Items drawn from a dataset ::
/---
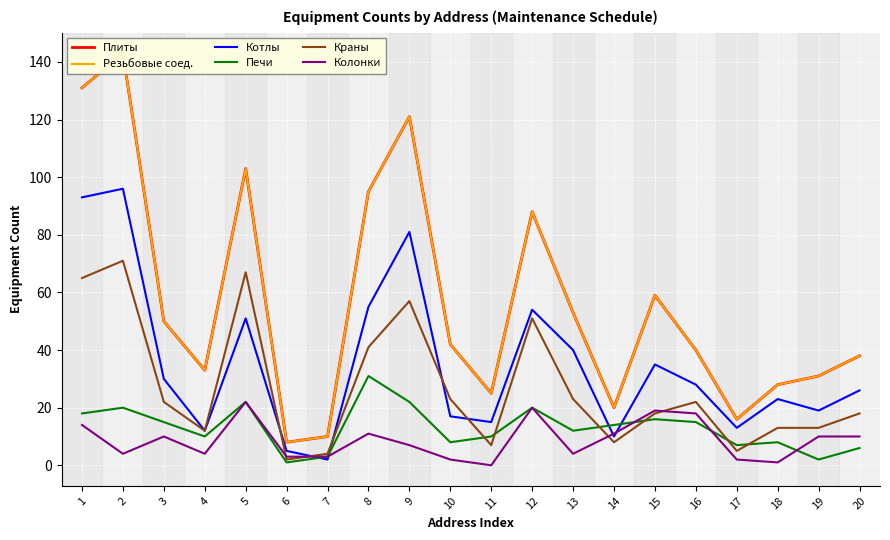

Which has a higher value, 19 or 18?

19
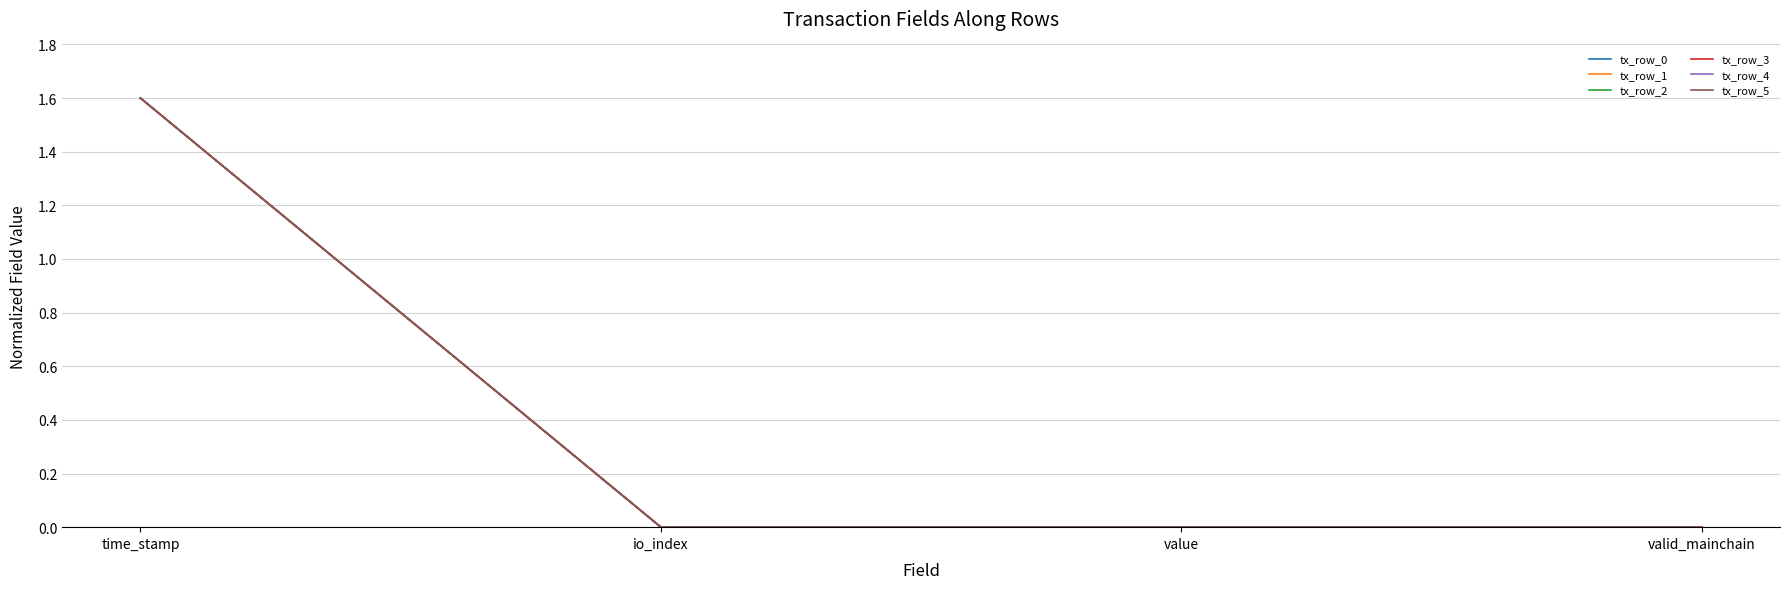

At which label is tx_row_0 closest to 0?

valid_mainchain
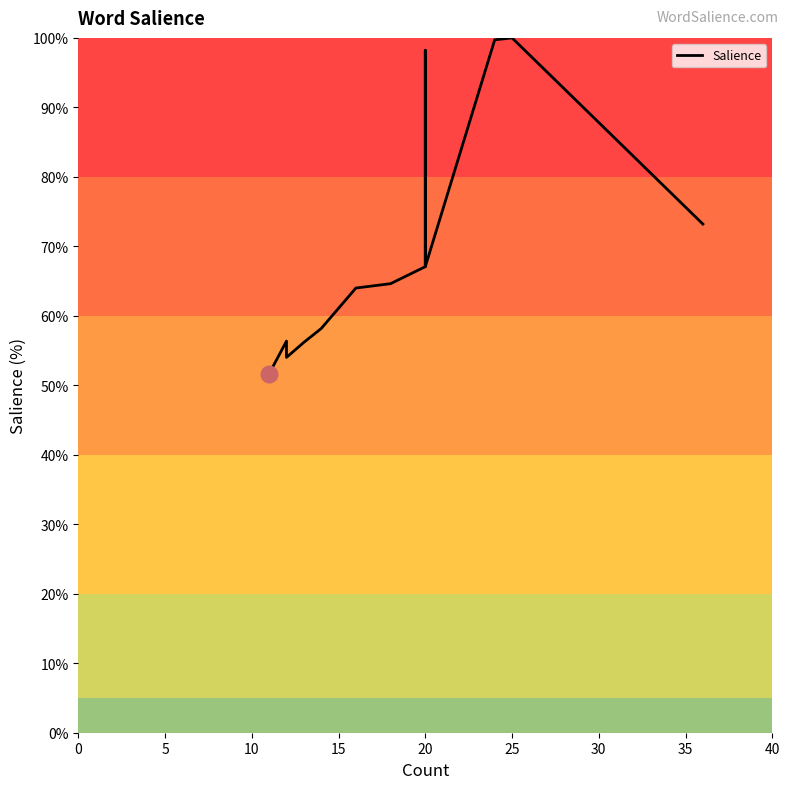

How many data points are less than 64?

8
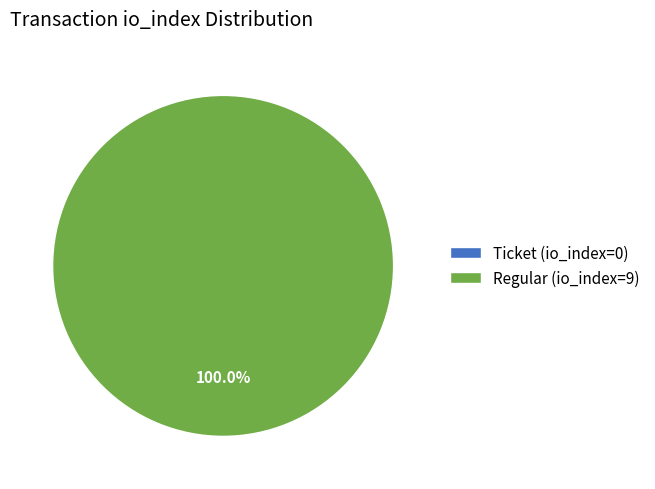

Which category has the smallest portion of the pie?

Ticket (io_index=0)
\---
Exercise brief :: Convert the items above into a JSON list of strings with one string per line. Skip the blank lines and leave out the pictures.

Task result ::
[
  "Which has a higher value, 19 or 18?",
  "19",
  "At which label is tx_row_0 closest to 0?",
  "valid_mainchain",
  "How many data points are less than 64?",
  "8",
  "Which category has the smallest portion of the pie?",
  "Ticket (io_index=0)"
]